Faut-il re-localiser l’agriculture ? Pendant que médias et syndicats attirent notre attention sur les usines qui ferment parce que c’est plus rentable de produire dans d’autres pays, nous ne voyons pas la disparition de notre agriculture. Environ 35 000 fermes par an qui disparaissent. Une ferme fait vivre environ 2 personnes dans les services et commerces des villages environnant. C’est donc environ 100 000 emplois qui disparaissent chaque année.
Derrière la fierté d’être un pays exportateur de denrées agricoles, on ne nous dit pas que nous en importons autant et que notre balance commerciale agricole n’est excédentaire que grâce à l’exportation de vin et de blé. Nous sommes devenus dépendant des autres pays. Par exemple, pour l’importation de tourteaux protéagineux dont nos troupeaux sont dépendants à 80% que ce soit des Etats Unis du Brésil ou d’Argentine.
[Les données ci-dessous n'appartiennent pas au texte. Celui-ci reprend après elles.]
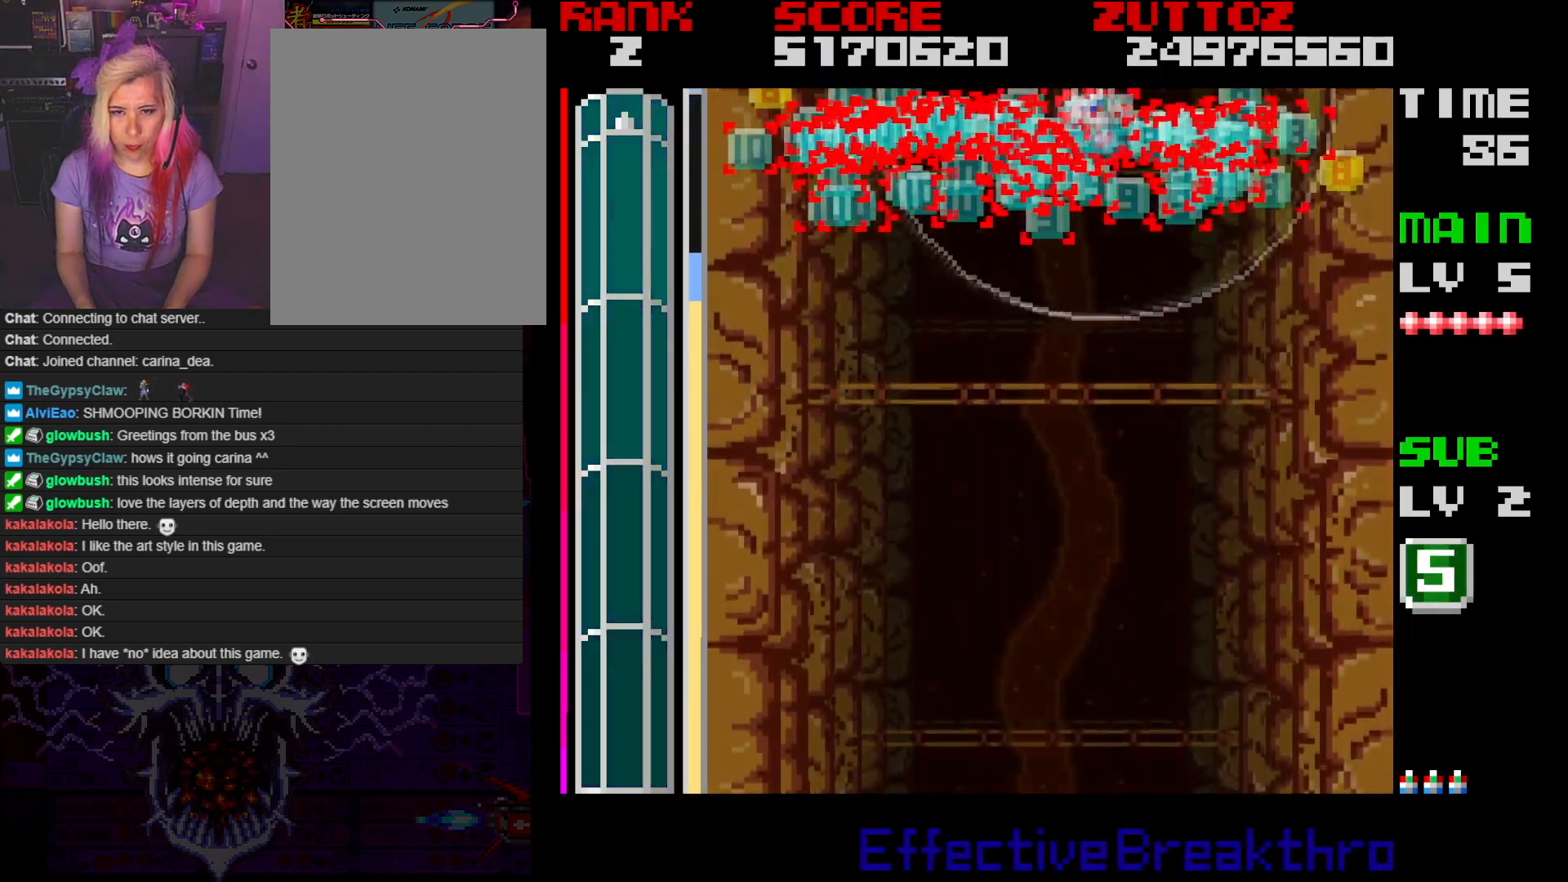
{"buttons": ["B", "DPAD_LEFT"], "events": [[133, "DPAD_DOWN", "down"], [183, "DPAD_RIGHT", "up"], [200, "DPAD_LEFT", "down"], [233, "DPAD_DOWN", "up"]]}
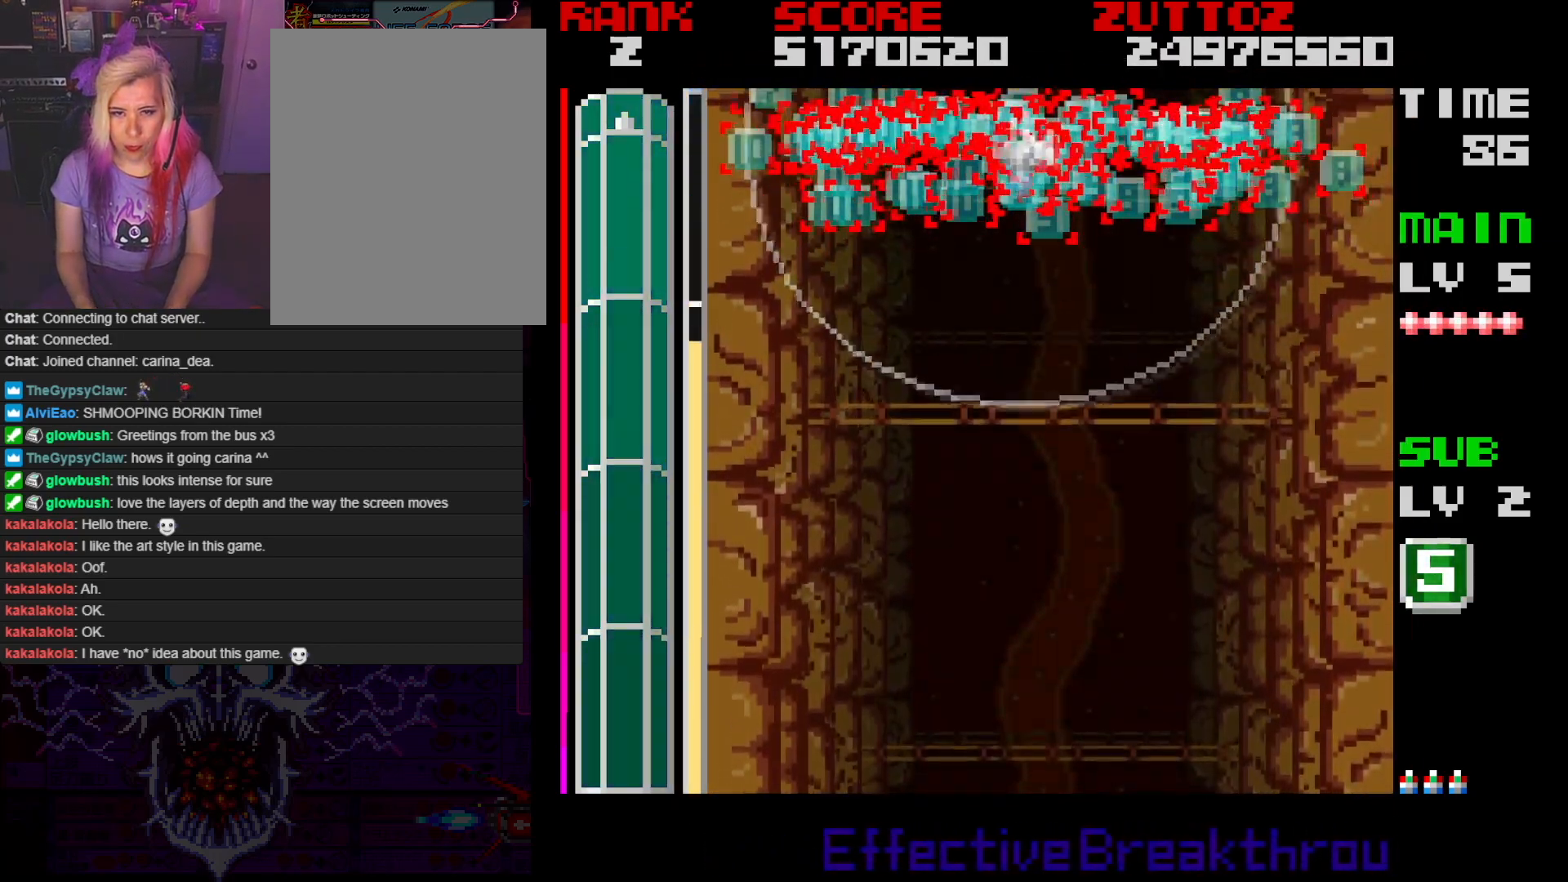
{"buttons": ["DPAD_DOWN", "DPAD_RIGHT"], "events": [[17, "DPAD_UP", "down"], [117, "DPAD_UP", "up"], [233, "DPAD_DOWN", "down"], [250, "B", "up"], [267, "DPAD_LEFT", "up"], [433, "DPAD_RIGHT", "down"]]}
N’oublions pas les légumes importés d’Espagne, de Hollande, d’Italie. Le Limousin par exemple ne produit que 8 % des aliments qu’il consomme.
Délocaliser la fabrication d’objets et de services a certes des avantages : cela permet d’aider le tiers monde à se développer et aux consommateurs d’acheter des produits moins chers. Nous pouvons cependant nous demander s’il est judicieux de délocaliser l’agriculture. Se nourrir est le besoin de base de chacun. Cela ne choque personne qu’un pays subventionne son agriculture afin de garder sa capacité à se nourrir et afin que chaque habitant puisse s’alimenter a des prix raisonnables.
On ne comprend donc pas pourquoi, l’argent des contribuables sert à créer des entreprises agricoles immenses qui travaillent pour l’exportation de céréales. En effet l’argent de la politique agricole européenne est donné en fonction du nombre d’hectare et de l’ancienneté. C’est à dire que bientôt même si un gros agriculteur ne produit pas il recevra des subventions parce qu’il possède des terres. Dans le futur, on n’achètera plus des terres pour produire mais pour percevoir des droits à subventions.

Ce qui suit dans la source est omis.